Nothing may be left out of the listing below but its images; repeat the rest exactly.

--- START ---

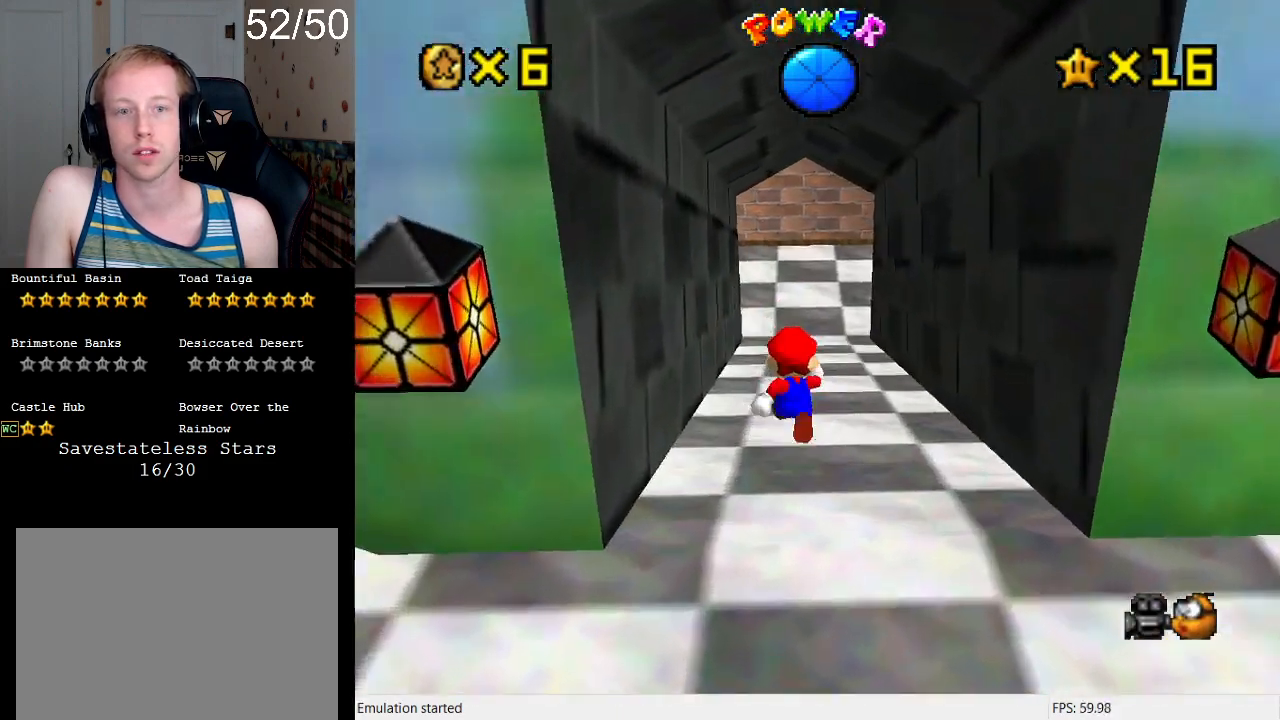
{"buttons": [], "left_stick": "up", "right_stick": "center", "events": []}
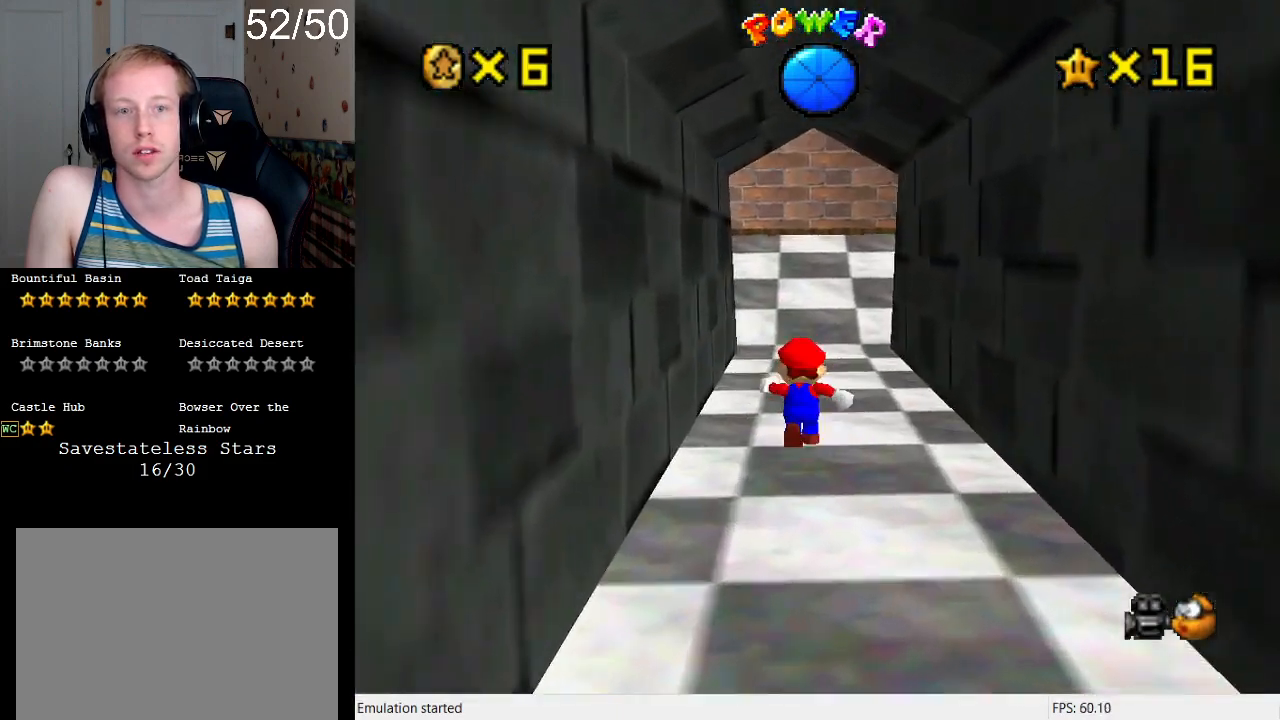
{"buttons": [], "left_stick": "up-right", "right_stick": "center", "events": [[133, "R1", "down"], [233, "left_stick", "up-right"], [267, "R1", "up"], [333, "R1", "down"], [500, "R1", "up"]]}
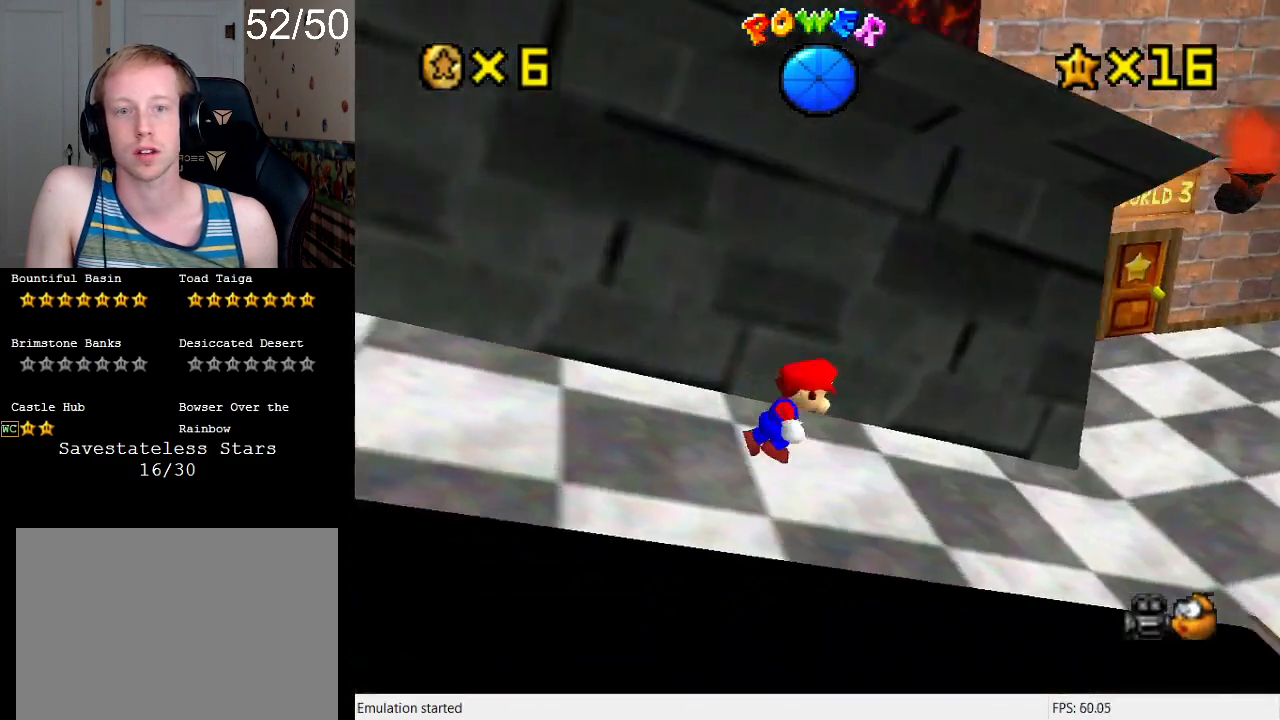
{"buttons": [], "left_stick": "right", "right_stick": "center", "events": [[33, "left_stick", "right"]]}
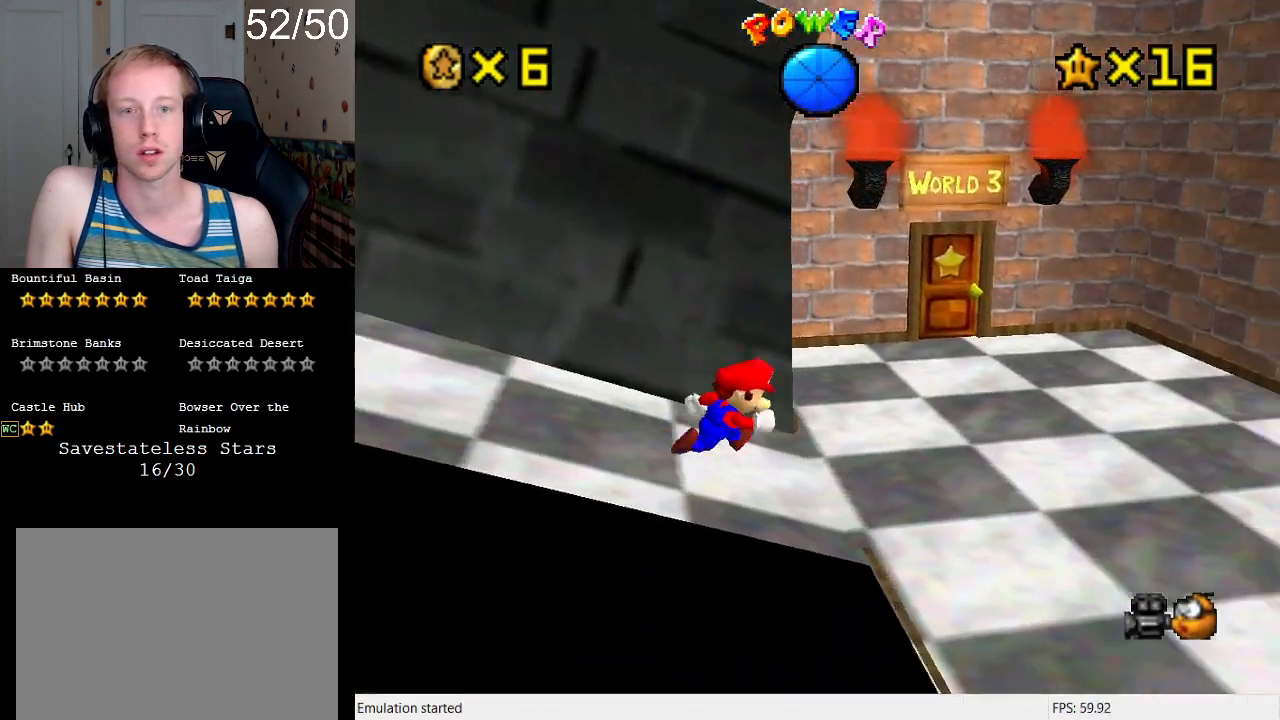
{"buttons": [], "left_stick": "up-right", "right_stick": "center", "events": [[100, "left_stick", "up-right"]]}
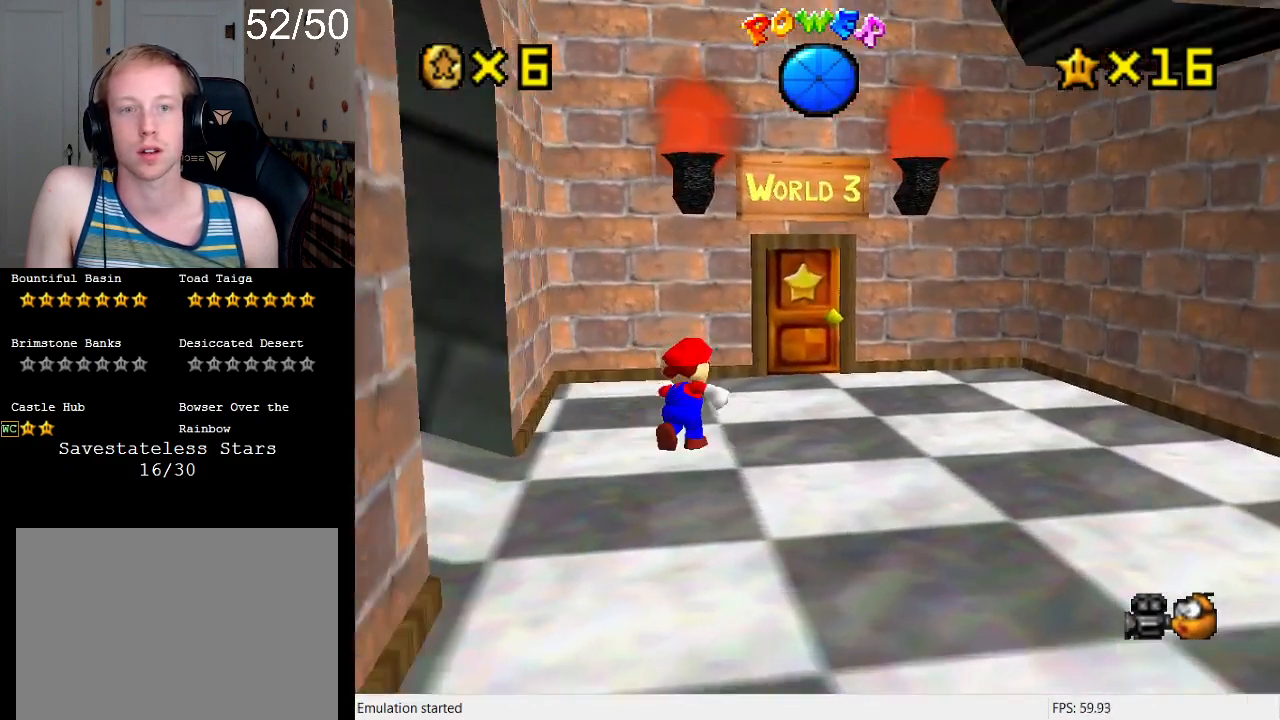
{"buttons": [], "left_stick": "up-right", "right_stick": "center", "events": []}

--- END ---

• **COMPLETED TASK**
{"buttons": [], "left_stick": "up", "right_stick": "center", "events": []}
{"buttons": [], "left_stick": "up-right", "right_stick": "center", "events": [[133, "R1", "down"], [233, "left_stick", "up-right"], [267, "R1", "up"], [333, "R1", "down"], [500, "R1", "up"]]}
{"buttons": [], "left_stick": "right", "right_stick": "center", "events": [[33, "left_stick", "right"]]}
{"buttons": [], "left_stick": "up-right", "right_stick": "center", "events": [[100, "left_stick", "up-right"]]}
{"buttons": [], "left_stick": "up-right", "right_stick": "center", "events": []}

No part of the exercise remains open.